“UMA VIDA: A HISTÓRIA DE NICHOLAS WINTON” E A IDEIA DE PROTAGONISMO.

Por Gustavo Meca.

Imagino que o maior problema de “Uma Vida: A História de Nicholas Winton” seja não achar uma maneira coerente de posicionar seu protagonista frente às dores e aos acontecimentos retratados. Apesar do subtítulo intencionado, é difícil não perceber problemas em como as hierarquias de emoções e representações são trabalhadas no filme.

Nicholas Winton, interpretado por Anthony Hopkins e Johnny Flynn (na versão jovem), obviamente é o condutor central da história, mas com uma clara diferença entre as passagens de passado e presente. Durante a Segunda Guerra, Winton se depara com uma situação angustiante e miserável com famílias e crianças em Praga, na Tchéquia, devido à invasão nazista na época. Nos mesmos moldes de vários filmes sobre o Holocausto Judeu, vamos aos poucos acompanhando os feitos de Winton, que, junto de várias pessoas e articulações, resgatam mais de 600 crianças da iminência de Hitler no país, levando-os para uma adoção temporária no Reino Unido.

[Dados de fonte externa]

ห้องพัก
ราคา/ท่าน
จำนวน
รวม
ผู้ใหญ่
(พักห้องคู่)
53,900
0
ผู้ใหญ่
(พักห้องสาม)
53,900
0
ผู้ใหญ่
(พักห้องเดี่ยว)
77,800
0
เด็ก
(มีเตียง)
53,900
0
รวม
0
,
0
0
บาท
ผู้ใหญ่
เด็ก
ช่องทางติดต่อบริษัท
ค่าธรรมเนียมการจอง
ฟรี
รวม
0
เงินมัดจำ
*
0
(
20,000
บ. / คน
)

Paralelo a isso, o filme retrata o drama de Winton no presente, que encontra-se em dúvida sobre seu legado, buscando entender como sua posição de salvador frente aos seus feitos pode ser divulgada para estudos, a mídia e a sociedade.

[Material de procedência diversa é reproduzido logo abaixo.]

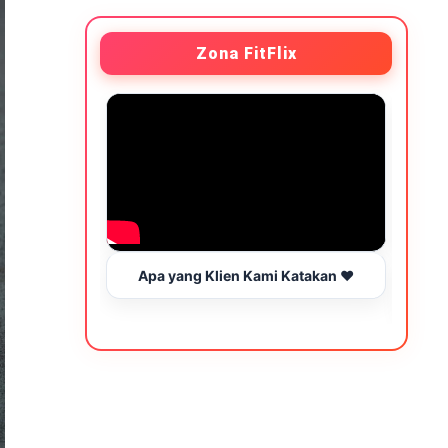
Zona FitFlix
Apa yang Klien Kami Katakan ❤️
Wakt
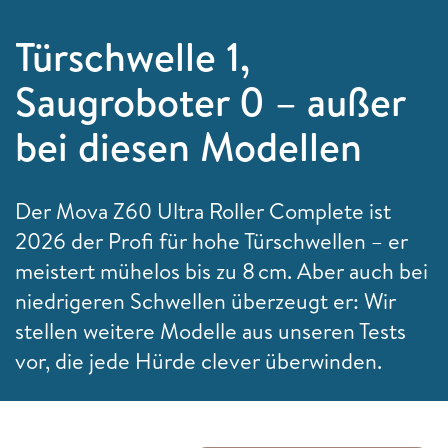
Türschwelle 1,
Saugroboter 0 – außer
bei diesen Modellen
Der Mova Z60 Ultra Roller Complete ist
2026 der Profi für hohe Türschwellen – er
meistert mühelos bis zu 8 cm. Aber auch bei
niedrigeren Schwellen überzeugt er: Wir
stellen weitere Modelle aus unseren Tests
vor, die jede Hürde clever überwinden.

Ainda que o personagem mostra-se um pouco incomodado com possíveis elevações desse heroísmo, o filme dificilmente toca em outra tecla a não ser colocar as crianças em função das suas atitudes particulares. É aí que a diferença nos tempos do filme fica mais evidente. No presente, as cenas assumem um tom bem mais contemplativo e de realmente representar possíveis construções dramáticas de Winton, que se relacionam com o passado por meio de momentos mais significativos e profundos, em termos de imagem, composição e montagem. Contudo, no passado, as situações soam bem mais ágeis, no que buscam mostrar realisticamente todos os fatos da história e os sentimentos que permeiam aquele momento, mas de fato nada funciona. A presença dos atores é quase nula, ainda mais pensando que eles estariam absorvendo toda possível concentração de emoção das crianças, que são postas de forma genérica e impessoal. Além disso, é quando o filme expõe suas fragilidades técnicas, com composições e sequências extremamente comuns e televisivas, que tentam criar um ambiente “bonito” no contraste e nas cores, soando apenas contrário ao fato representado e um tanto insensível e desmedido (pensando novamente na hierarquia que o filme pensa de protagonismo).

É inegável, então, essa postura complicada que o filme assume, intencional ou não, de tornar o protagonismo de Nicholas Winton numa situação naturalmente mais importante que qualquer drama ou realidade das crianças que ele mesmo salva. Isso nem vem à tona no sentido de julgar em como a atitude foi importante para a historicidade desse nobre ato articulado por Winton e sua equipe, mas sim sobre como a representação do contexto pode abrir brechas para consequências às vezes problemáticas.